Lastly, you’ll want to decide on your footprint. While tent floors are made to stand up to water and wear, when you’re outdoors the ground can be rough on a tent. A footprint was made for this dilemma. It’s a ground sheet that offers an extra layer of protection for your tent. They are smaller than your tent floor so rain doesn’t pool under your tent.
Don’t want to spend the dough? You can also buy a Tyvek(r) sheet to make your own footprint. You’ll want to make sure you cut your sheet so it’s smaller than your tent.
First and foremost, you’ll need to follow Leave No Trace principles:
- Seek out existing campsites, if possible. If none available, disperse use to prevent the creation of new campsites--that means avoiding places where you see impact beginning.
- Camp 200 feet (70 large steps) away from water sources.

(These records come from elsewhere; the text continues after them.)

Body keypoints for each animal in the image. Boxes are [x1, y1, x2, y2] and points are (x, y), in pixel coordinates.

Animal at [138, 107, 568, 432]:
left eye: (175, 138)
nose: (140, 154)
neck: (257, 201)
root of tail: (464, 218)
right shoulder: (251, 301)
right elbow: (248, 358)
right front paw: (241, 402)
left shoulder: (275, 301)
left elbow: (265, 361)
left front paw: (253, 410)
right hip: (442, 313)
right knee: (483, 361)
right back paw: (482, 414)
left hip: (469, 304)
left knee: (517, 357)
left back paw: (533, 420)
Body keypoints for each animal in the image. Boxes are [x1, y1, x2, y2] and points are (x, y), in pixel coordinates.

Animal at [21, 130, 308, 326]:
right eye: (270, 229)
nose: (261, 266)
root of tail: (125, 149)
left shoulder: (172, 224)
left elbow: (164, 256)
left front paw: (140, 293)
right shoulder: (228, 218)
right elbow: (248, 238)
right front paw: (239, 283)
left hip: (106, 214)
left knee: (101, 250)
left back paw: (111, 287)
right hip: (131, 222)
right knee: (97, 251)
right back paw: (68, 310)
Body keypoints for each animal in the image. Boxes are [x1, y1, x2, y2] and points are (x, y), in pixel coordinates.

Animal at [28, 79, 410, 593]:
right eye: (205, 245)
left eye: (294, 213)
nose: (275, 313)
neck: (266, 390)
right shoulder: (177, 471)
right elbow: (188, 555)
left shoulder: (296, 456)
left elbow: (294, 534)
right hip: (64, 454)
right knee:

- Keep campsites small and in areas without vegetation.
Rain is another consideration. Higher, drier ground is a good spot to start. Trees offer a more protected, warmer climate. Try not to camp in low areas between high areas--that’s where cold, damp air settles. Lastly, position your doors away from the wind so the rain doesn’t blow in.
Now that you’ve learned how to set up your tent at home and chosen the perfect campsite, it’s time to get to work. First clear the debris from your tent site. Next lay out your tent body and stake down the tent corners if it’s windy. When you’re pitching your tent, go slow with poles--they can get tweaked or chipped if you’re rushing. Lastly, when you put the rainfly on, cinch the straps at the tent corners to get the right amount of tension.
- You’ll get maximum hold if you push your stake in vertically.
- Leave just enough exposed to slip the cord over the stake.
- You can use a rock to push stakes in.
- Pack extra stakes in case you lose or damage one.
- Not camping in the dirt? Bring sand anchors or snow stakes.
- Use the Velcro wraps on the underside of your rainfly to strengthen your tent.
- Tension all corners of your fly evenly.
- See if the seams on the fly line up with the seams and poles on the tent body--if not, readjust the tension.
- Check the fly after it gets wet--most stretch.
- Attach the guylines (lines that provide extra stability) on the windward side of the tent--although attaching all of them makes your tent withstand even more wind.